[Tasks and exercises]
A. Answer the following from the blog post:
(i) Who is named alongside the writer as trying to enjoy the first year as mom to two?
(ii) What is the full name of the church the family is leaving?
(iii) On what date will the family attend that church for the last time?
B. Reproduce the passage of the blog post starting with "Happy last day" and going on through "news coming soon!".

[Text shown]
— start —
Happy last day of June, everyone! How does time go by so fast? Oh, I know… it’s because you’re a mom and nothing seems to stop the time to even enjoy the two kids... Both Jess and I have been trying our best to enjoy the first year as mom to two so please forgive us for not blogging as frequently as we have been in the past. With that said, stay tuned because we have some exciting news coming soon!
Today's post is a special one. It's not necessarily a "Life Lately..." post or a "Friday Favorite". It's more of a "Spirit-filled Sunday" post but not occurring on a Sunday.. haha. It's about two things that are very important to me... church and community. So, this post may or may not come as a surprise to you but I wanted to officially announce and share that our family’s last Sunday at Gospel Life Mission Church is July 9th. If this news came as a surprise to you, I apologize. I also apologize if you’ve been hearing from others that we have “officially” left GLMC already- our previous last Sunday didn’t happen because I was sick… and then we were out of town.. so on. So yes, to clear all confusion, gain closure, and to part in a healthy way- we will be at church one last time on July 9th.
— end —
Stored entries
— start —
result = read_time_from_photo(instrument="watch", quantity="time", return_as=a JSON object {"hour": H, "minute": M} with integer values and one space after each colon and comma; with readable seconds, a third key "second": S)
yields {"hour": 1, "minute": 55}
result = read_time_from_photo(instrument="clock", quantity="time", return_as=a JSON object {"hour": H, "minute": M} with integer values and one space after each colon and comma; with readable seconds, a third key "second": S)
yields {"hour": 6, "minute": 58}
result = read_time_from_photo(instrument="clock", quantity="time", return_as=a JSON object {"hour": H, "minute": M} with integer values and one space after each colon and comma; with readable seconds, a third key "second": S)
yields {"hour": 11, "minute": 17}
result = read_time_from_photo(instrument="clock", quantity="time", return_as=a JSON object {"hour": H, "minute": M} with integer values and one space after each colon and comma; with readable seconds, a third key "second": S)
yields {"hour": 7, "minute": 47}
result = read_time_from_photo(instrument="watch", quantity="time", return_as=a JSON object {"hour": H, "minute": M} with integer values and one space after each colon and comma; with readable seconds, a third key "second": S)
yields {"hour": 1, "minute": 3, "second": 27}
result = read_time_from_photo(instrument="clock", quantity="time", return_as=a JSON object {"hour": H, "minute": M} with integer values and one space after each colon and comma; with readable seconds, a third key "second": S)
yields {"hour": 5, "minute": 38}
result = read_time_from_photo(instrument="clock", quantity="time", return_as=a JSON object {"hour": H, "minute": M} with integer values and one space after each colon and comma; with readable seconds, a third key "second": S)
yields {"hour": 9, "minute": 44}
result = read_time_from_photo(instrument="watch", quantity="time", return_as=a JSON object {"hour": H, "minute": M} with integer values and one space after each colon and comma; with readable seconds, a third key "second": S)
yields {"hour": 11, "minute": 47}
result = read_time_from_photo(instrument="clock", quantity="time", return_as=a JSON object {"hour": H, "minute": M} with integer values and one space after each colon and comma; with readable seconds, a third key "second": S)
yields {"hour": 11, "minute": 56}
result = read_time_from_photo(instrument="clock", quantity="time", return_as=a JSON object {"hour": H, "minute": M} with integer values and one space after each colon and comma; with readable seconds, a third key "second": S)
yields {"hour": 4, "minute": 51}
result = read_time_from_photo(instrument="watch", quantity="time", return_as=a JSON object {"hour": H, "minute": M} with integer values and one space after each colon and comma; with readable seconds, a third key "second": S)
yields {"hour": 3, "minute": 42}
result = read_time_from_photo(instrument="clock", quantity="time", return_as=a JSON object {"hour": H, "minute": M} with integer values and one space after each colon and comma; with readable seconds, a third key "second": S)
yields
— end —
[Answers for the exercise]
A.
(i) Jess
(ii) Gospel Life Mission Church
(iii) July 9th

B.
Happy last day of June, everyone! How does time go by so fast? Oh, I know… it’s because you’re a mom and nothing seems to stop the time to even enjoy the two kids... Both Jess and I have been trying our best to enjoy the first year as mom to two so please forgive us for not blogging as frequently as we have been in the past. With that said, stay tuned because we have some exciting news coming soon!